Web document revisions:

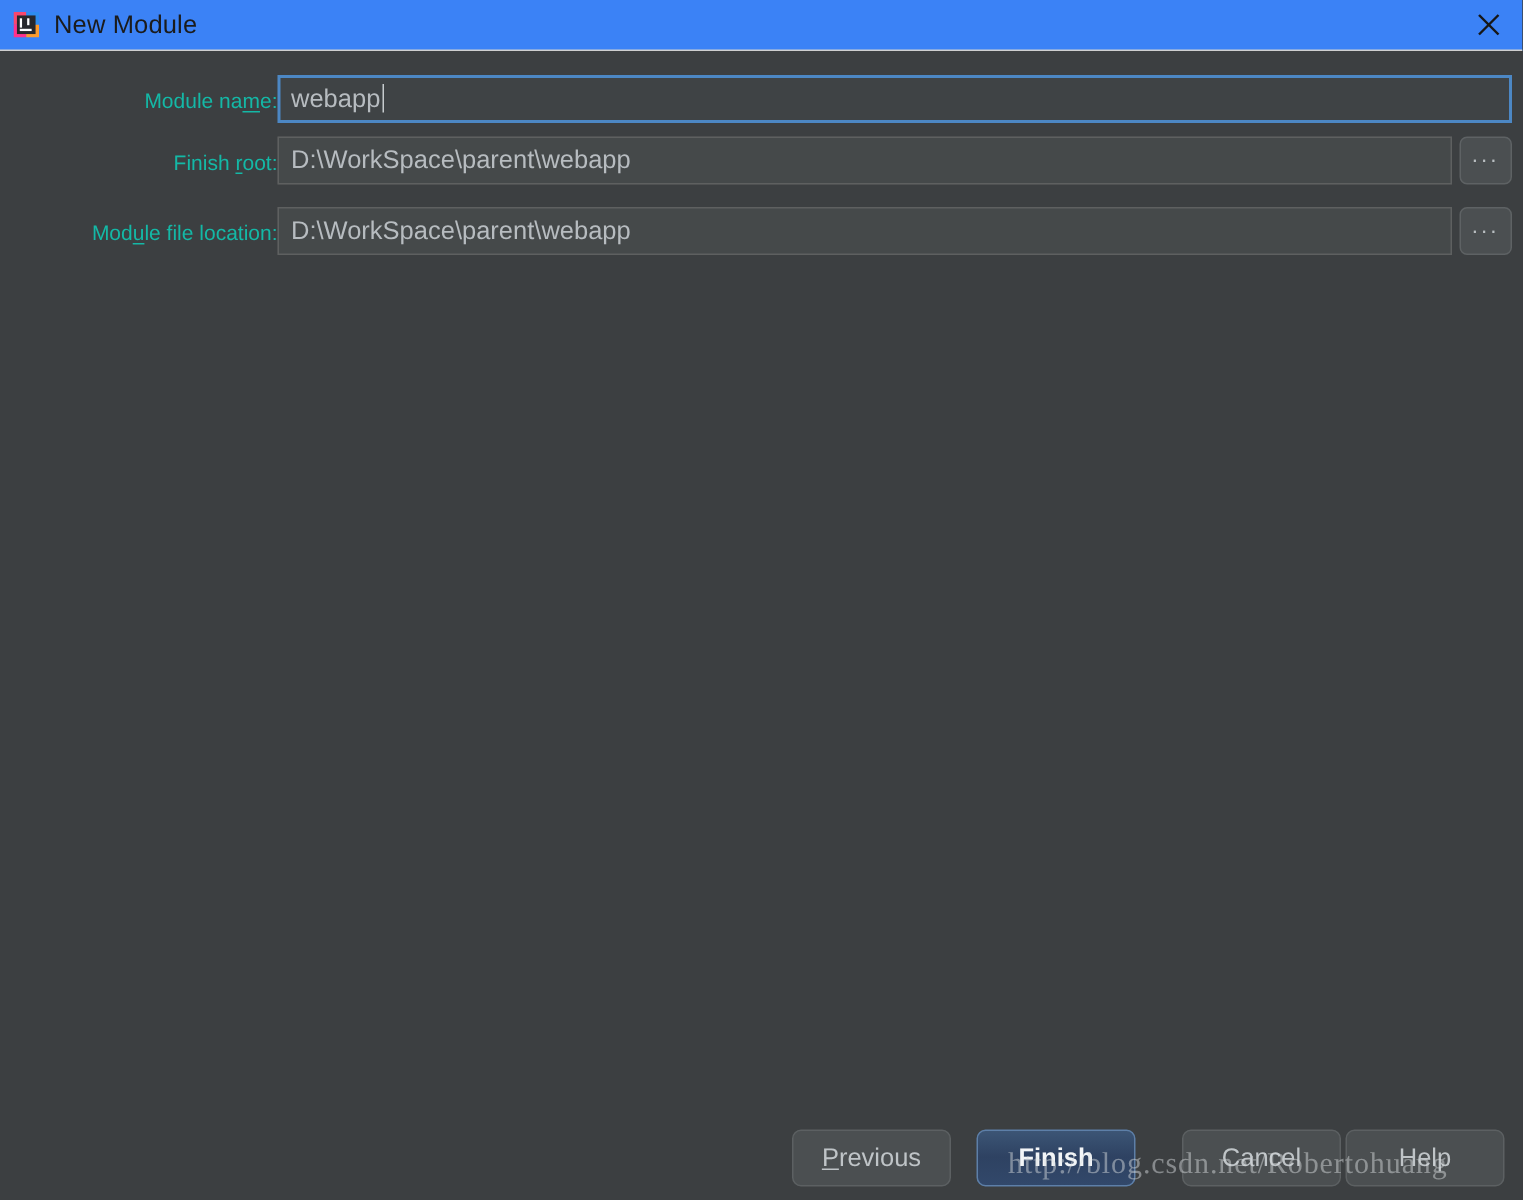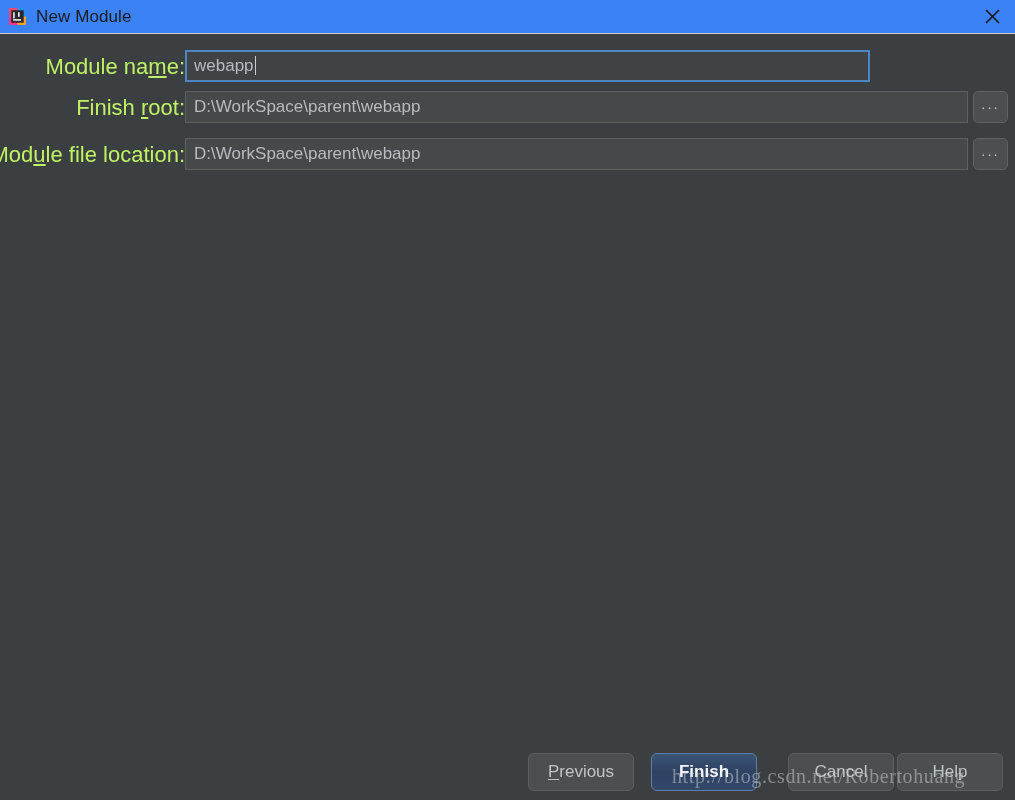--- a/index.html
+++ b/index.html
@@ -83,8 +83,8 @@
     position: absolute;
     right: 830px;       
     white-space: nowrap;
-    color: #bef264;
-    font-size: 22px;
+    color: #14b8a6;
+    font-size: 14px;
     line-height: 34px;
     top: 0;
   }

Exercise:
Retype every entry above exactly and, please, skip the pictures.

Output for this task:
--- a/index.html
+++ b/index.html
@@ -83,8 +83,8 @@
     position: absolute;
     right: 830px;       
     white-space: nowrap;
-    color: #bef264;
-    font-size: 22px;
+    color: #14b8a6;
+    font-size: 14px;
     line-height: 34px;
     top: 0;
   }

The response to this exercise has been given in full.